It was after dark at the Shandong Tianyu Museum of Nature in Pingyi, China. Paleontologists donned dark glasses that made their surroundings even more eerie, then shone a small, high-powered violet laser on the specimens sitting before them.
The room filled with a bright purple light, but the glasses helped the paleontologists block out the laser glow. They peered into the display cases to see a faint blue fluorescence emanating from some of their precious dinosaur fossils.
When they found a glowing assemblage of stone and bones, the researchers carefully moved the specimen to a darkroom and moved the laser slowly over it, this time recording the operation with cameras.
In the light of day (or under any visible light, for that matter) the dinosaur specimens would still be spectacular—members of a feathered dinosaur genus called Anchiornis that is already widely known as being near the intersection of modern birds and dinosaurs on the evolutionary tree, with features from both birds and dinosaurs present in the fossils.
But the violet laser light revealed far more stunning detail. Light from the laser interacted with minerals in the specimen. Suddenly, instead of a simple white halo in the rock around the bones, features emerged, revealing small scales and pads on the feet, and the shape of soft tissues around the body.
“What we’re effectively doing is making them glow in the dark,” says Tom Kaye, who developed the laser methodology used to look at the dinosaur fossils. “It’s a marriage of very old fossils with very new technology that’s allowing us to see things that we’ve never seen before.”
Kaye worked with researchers in China to document the glowing specimens in a Nature Communications paper led by authors Xiaoli Wang and Michael Pittman.
A wide range of different colors appeared under the laser light, painting the bones and the surrounding rock in a rainbow of hues depending on how various minerals—incorporated into the fossils during the more than 150 million years that they sat in the ground—interacted with the laser.
“The colors tell you only that here is something different about the geochemistry,” Kaye says. To actually find out why the colors were different, more detailed analysis of the specimen itself would be needed. But what was more interesting than the glowing technicolors themselves were what the sudden change in light revealed.
“The differences in mineralization brought out these differences in color, and that’s what brought to life the vivid detail of the scales, the skin texture and all of that,” Kaye says.
Near the wings, between the elbow and wrist, the researchers saw thin lines of tissue—called patagia—also found in modern birds. The feet revealed footpads covered in small, scaly features—just like modern birds—and like both dinosaurs and modern birds, the rear limbs of these creatures were almost drumstick-like in shape. Researchers still aren’t sure how this dinosaur moved; whether or not it flew, glided, or ran along the ground remains a mystery, but they now have a better idea of what the dinosaur looked like.
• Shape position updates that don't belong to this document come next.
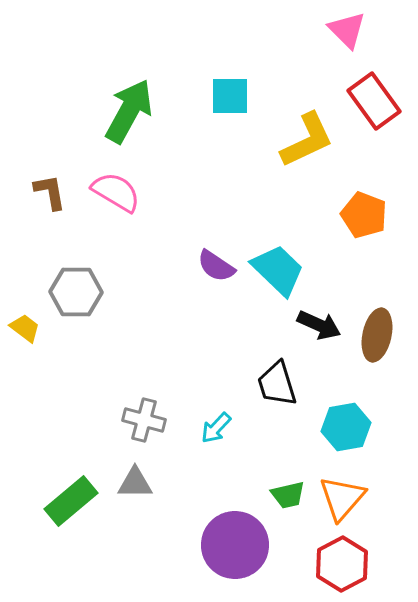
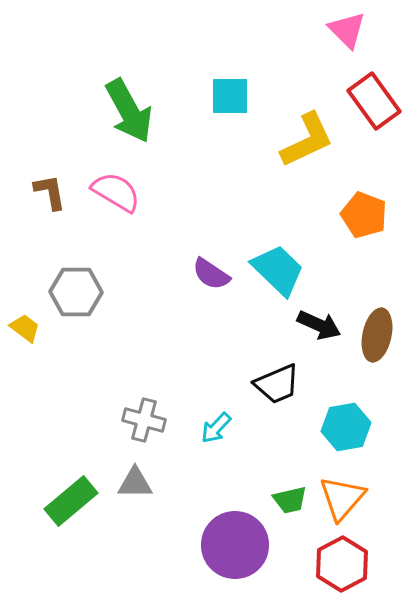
green arrow: rotated 122 degrees clockwise
purple semicircle: moved 5 px left, 8 px down
black trapezoid: rotated 96 degrees counterclockwise
green trapezoid: moved 2 px right, 5 px down
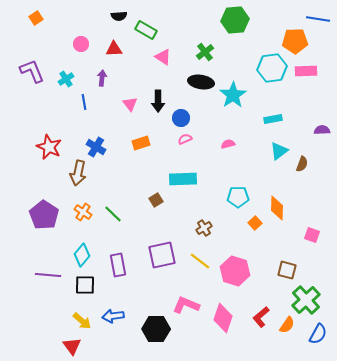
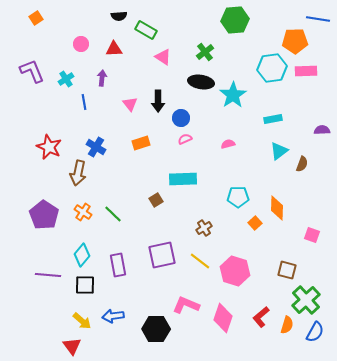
orange semicircle at (287, 325): rotated 18 degrees counterclockwise
blue semicircle at (318, 334): moved 3 px left, 2 px up
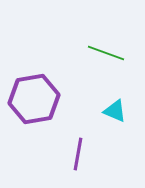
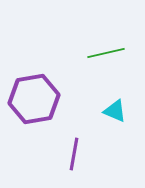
green line: rotated 33 degrees counterclockwise
purple line: moved 4 px left
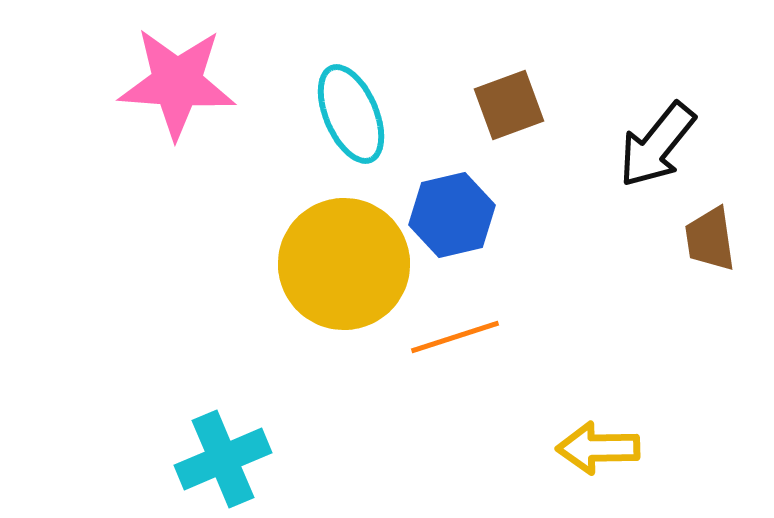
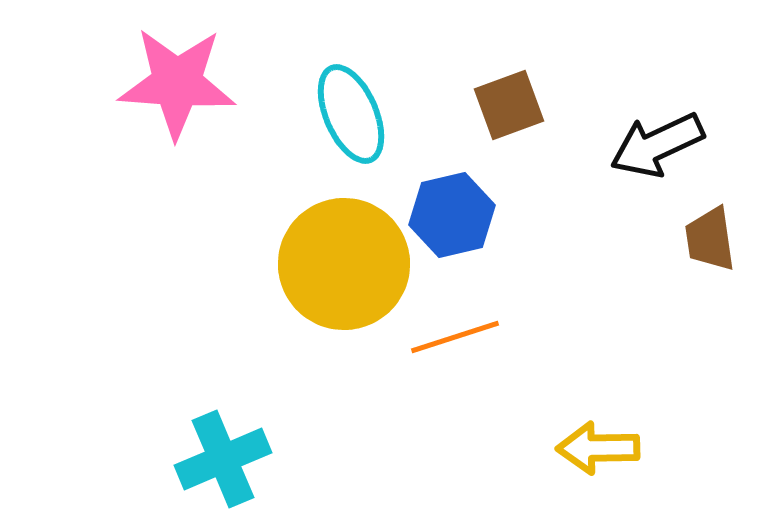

“We never expected to see specific body outlines,” Kaye says. But while the level of detail was astounding—and a first for researchers studying this particular group of dinosaurs—what they found was completely in line with current theories of what Anchiornis may have looked like.
“There’s nothing here that points in a different direction,” Kaye says.
The researchers are already planning to go back and look even more closely at a broader collection of these unique feathered dinosaurs. While this study looked at 200 specimens and found 12 that exhibited this particular fluorescence—no one is quite sure why these were so special—Kaye says that they eventually hope to look at an additional 2300 specimens, including about six species in total, at some point in the future.